ABOUT THIS EXERCISE:
When the line with "43 INT. BREAK ROOM – DAY 43" appears below, start repeating lines exactly, and keep going through the line with "44 INT. BACK – DAY 44"; add nothing outside that span.

-- DATA PROVIDED follows --

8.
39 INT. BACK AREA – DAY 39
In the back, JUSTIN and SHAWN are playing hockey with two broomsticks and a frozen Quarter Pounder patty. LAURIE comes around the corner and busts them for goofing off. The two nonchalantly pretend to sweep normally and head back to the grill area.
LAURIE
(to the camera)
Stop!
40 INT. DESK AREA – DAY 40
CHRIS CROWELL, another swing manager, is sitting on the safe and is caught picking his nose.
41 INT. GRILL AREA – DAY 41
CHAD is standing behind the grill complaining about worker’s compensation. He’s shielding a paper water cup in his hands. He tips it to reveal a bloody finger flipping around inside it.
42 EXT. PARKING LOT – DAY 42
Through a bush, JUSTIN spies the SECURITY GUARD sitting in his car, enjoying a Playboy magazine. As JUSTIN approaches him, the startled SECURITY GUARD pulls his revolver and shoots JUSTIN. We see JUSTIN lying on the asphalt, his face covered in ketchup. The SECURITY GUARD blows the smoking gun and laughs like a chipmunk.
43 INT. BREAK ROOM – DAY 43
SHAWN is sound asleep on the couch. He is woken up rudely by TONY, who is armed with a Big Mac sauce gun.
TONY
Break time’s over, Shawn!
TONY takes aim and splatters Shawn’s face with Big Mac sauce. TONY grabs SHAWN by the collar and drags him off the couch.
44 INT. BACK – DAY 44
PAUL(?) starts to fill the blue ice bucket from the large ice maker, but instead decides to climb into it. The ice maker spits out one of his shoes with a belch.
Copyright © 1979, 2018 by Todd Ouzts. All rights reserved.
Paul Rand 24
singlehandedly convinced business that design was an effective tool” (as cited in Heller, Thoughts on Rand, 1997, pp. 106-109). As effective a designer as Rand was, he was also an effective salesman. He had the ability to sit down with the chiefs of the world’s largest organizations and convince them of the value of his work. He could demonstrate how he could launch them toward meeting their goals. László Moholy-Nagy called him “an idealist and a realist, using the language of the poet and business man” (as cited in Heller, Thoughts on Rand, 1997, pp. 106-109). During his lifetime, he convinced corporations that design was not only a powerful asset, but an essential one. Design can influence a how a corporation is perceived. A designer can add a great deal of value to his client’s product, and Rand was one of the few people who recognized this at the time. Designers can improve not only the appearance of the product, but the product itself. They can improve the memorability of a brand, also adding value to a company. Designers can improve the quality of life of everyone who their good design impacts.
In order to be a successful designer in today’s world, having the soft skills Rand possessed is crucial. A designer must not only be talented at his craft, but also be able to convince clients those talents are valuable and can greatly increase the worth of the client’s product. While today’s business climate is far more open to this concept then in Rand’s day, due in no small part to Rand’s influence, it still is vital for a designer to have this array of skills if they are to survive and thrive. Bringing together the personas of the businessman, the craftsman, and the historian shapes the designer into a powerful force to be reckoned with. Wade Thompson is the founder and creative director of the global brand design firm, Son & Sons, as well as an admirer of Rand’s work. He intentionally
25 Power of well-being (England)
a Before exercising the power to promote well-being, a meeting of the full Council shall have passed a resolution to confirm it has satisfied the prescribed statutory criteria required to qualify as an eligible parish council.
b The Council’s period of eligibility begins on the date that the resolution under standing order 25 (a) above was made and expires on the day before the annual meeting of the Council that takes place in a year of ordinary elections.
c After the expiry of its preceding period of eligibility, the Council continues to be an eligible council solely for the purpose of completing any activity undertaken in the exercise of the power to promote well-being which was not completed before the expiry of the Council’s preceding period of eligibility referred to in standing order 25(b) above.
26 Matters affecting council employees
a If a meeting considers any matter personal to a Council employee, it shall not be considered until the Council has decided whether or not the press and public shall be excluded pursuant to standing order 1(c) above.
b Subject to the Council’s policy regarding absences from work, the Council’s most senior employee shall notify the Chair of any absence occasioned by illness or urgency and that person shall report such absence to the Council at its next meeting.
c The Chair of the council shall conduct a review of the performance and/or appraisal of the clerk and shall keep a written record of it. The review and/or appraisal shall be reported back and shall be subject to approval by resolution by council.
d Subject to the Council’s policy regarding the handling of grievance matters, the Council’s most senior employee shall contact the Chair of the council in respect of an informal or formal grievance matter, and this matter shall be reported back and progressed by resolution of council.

-- DATA PROVIDED concluded --

TASK RESPONSE:
43 INT. BREAK ROOM – DAY 43
SHAWN is sound asleep on the couch. He is woken up rudely by TONY, who is armed with a Big Mac sauce gun.
TONY
Break time’s over, Shawn!
TONY takes aim and splatters Shawn’s face with Big Mac sauce. TONY grabs SHAWN by the collar and drags him off the couch.
44 INT. BACK – DAY 44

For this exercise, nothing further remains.